By letter dated 27 August 2008 counsel for Tenix wrote to my Associate requesting that the court reconvene for a short period to enable him to make submissions on an issue or that he be given the opportunity to make written submissions. In that letter counsel for Tenix stated at the trial he had anticipated that he would be given a right of reply to counsel for Mr Armitage's closing submissions.
I reconvened on 4 September 2008 and heard further submissions. The point that counsel for Tenix canvassed was to submit that the fact that Dr Home is on the WorkCover Expert Medical Committee that has conducted a detailed peer review of Dr Kennedy was not a reason to reject his evidence. Counsel for Tenix has been successful on this point. Nevertheless there was no reason for him to think that he would be given a right of reply and there was, in my view, no reason why he could not anticipate the submission made by counsel for Mr Armitage. Further, if after the closing submissions of counsel for Mr Armitage, counsel for Tenix felt there was a point that he needed to canvass and had asked for the opportunity to do so I would have given him that opportunity at the time.
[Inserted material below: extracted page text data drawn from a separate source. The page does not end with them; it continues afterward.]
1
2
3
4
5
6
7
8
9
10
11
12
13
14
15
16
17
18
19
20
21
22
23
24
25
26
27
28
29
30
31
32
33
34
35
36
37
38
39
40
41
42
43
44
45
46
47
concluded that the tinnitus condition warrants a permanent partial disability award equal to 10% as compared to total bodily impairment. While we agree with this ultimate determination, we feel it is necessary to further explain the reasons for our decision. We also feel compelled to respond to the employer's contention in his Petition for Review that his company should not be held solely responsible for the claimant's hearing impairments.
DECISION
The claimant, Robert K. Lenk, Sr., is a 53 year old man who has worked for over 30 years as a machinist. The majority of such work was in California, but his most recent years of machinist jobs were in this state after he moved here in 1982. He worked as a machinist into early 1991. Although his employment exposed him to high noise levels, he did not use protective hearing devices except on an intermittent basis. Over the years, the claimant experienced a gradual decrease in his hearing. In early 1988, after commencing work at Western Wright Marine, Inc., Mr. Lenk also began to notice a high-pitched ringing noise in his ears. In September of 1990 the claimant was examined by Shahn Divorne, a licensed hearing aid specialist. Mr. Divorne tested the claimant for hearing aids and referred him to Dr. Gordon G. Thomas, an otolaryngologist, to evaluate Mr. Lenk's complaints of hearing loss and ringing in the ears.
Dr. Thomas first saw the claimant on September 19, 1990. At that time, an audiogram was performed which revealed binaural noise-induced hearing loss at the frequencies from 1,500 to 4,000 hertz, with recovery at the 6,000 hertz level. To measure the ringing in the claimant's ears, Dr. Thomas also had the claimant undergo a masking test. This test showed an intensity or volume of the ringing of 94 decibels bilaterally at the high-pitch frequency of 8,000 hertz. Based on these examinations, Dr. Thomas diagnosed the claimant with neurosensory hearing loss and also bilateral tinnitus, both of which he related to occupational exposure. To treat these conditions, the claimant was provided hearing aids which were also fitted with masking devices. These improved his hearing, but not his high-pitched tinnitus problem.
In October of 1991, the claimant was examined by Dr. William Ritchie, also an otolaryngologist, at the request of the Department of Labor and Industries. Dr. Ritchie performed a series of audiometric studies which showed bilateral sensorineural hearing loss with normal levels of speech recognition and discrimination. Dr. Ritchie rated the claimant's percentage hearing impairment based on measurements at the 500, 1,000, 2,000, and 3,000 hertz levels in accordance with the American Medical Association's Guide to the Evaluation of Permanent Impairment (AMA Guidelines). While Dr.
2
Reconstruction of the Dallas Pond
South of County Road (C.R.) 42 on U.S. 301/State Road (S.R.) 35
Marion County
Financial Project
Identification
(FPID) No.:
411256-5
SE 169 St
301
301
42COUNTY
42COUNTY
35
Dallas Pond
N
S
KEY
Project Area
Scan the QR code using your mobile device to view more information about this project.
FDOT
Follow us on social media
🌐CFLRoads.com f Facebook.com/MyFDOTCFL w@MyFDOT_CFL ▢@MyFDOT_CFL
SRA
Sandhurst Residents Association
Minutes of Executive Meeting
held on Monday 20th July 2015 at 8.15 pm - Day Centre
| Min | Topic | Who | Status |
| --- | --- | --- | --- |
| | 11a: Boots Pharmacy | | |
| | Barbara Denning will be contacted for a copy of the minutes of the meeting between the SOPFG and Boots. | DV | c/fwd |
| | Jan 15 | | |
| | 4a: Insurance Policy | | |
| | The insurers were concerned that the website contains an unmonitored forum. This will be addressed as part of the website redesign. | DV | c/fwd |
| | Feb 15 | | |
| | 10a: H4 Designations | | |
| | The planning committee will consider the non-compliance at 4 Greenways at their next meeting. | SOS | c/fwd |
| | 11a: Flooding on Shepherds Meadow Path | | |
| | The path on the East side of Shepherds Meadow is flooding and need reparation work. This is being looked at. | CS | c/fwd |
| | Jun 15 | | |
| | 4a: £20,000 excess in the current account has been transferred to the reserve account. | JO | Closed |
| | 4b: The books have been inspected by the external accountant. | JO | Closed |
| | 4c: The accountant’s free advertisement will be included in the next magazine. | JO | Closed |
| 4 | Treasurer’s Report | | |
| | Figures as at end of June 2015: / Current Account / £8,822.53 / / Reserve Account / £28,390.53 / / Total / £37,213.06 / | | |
The hearing on 4 September 2008 should not have been required. For that reason and notwithstanding that Tenix was successful on the point I will order that Tenix pay the costs of the hearing on 4 September 2008 in any event. As Mr Armitage has been successful it may appear that the costs order would have no effect. However I consider it appropriate to make the separate costs order in case I am wrong in my conclusion on the issue that went to trial.